Amour“, además, no busca, como otros “hanekazos“, sumir al espectador en la sensación de otros filmes en los cuales, sin motivo ni aviso aparente, pone al espectador al pie de los caballos golpeándole con el arma que es la irracionalidad del comportamiento humano, dejando pues, la sensación al mismo de poder ser el monstruo que está visionando… “Amour” y su narrativa, a veces dura, a veces deliciosa, nos traslada a situaciones que, si no hemos vivido ya, tendremos que pasar por ellas en algún momento con seres cercanos, lo que refuerza el hecho de la identificación del espectador y su total aceptación de los hechos que narra Haneke, que claramente, en esta ocasión, decide no sacar al espectador de su zona de confort.

Pero “Amour” va más allá de un simple alegato del amor maduro o de las responsabilidades que tenemos con el semejante. Es todo un ejercicio de estilo, de encuadre y de reencuadres dentro de la misma imagen, no sintiéndose el espectador en ningún momento molesto por el desarrollo de toda la acción en un mismo espacio. Es más, ese espacio que es el hogar marca la historia, su principio y su fin, su desarrollo y su concentración en determinadas estancias. Incluso, marca su sentido metáforico como vida en sí mismo, como habitáculo vital, que se abandona cuando no hay más que hacer.

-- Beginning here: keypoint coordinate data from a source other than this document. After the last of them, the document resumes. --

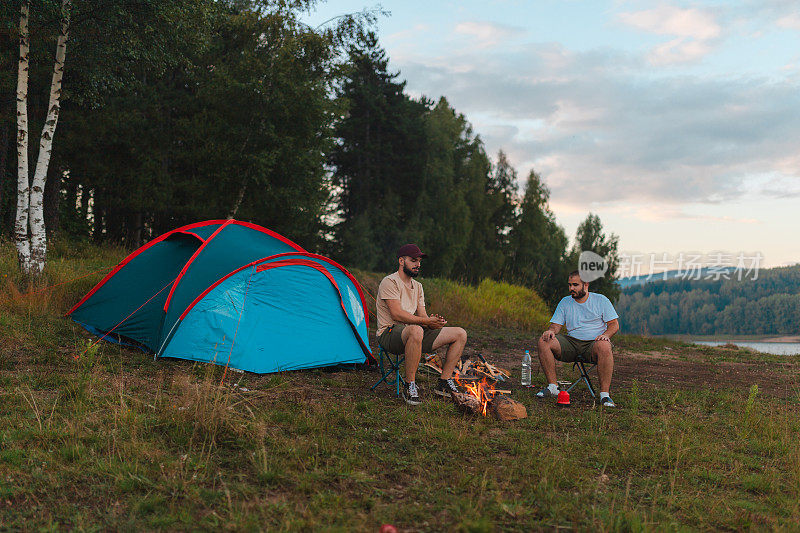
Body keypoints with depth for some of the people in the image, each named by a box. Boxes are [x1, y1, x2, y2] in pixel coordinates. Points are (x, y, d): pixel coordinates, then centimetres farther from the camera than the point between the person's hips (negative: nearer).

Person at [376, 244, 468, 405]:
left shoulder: (418, 287, 18)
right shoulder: (390, 282, -9)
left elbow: (422, 316, 11)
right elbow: (397, 314, -20)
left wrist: (434, 322, -13)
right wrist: (426, 322, -25)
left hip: (415, 333, 8)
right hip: (390, 334, -8)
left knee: (460, 334, -1)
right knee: (415, 331, -44)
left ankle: (444, 382, 2)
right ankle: (409, 386, -31)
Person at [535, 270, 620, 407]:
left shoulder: (601, 300, 6)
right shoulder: (564, 302, 13)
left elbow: (614, 324, 4)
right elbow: (556, 325, 9)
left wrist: (606, 335, -18)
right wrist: (551, 331, -16)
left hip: (594, 342, -3)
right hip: (572, 342, 3)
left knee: (605, 347, -40)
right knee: (544, 342, -22)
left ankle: (604, 394, -34)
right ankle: (552, 386, -21)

Un último apunte mucho más importante de lo que puede parecer en “Amour” en un primer momento. El relato es un inmenso flashback, que comienza con un plano de un público enfrentado a nosotros, público también, lo que refuerza a Haneke en su idea de observador de la realidad, y nos hace conscientes e inmediatamente partícipes y protagonistas de la historia, dejándonos obvio su afán por contar, esta vez sí, nuestra misma historia rutinaria del día a día. Dura cotidianidad, sí, pero con un suspiro de esperanza basado en el amor, no del que finaliza con la boda o el beso, sino del que empieza donde acaba la comedia romántica hollywoodiense. En dos palabras, el amor verdadero.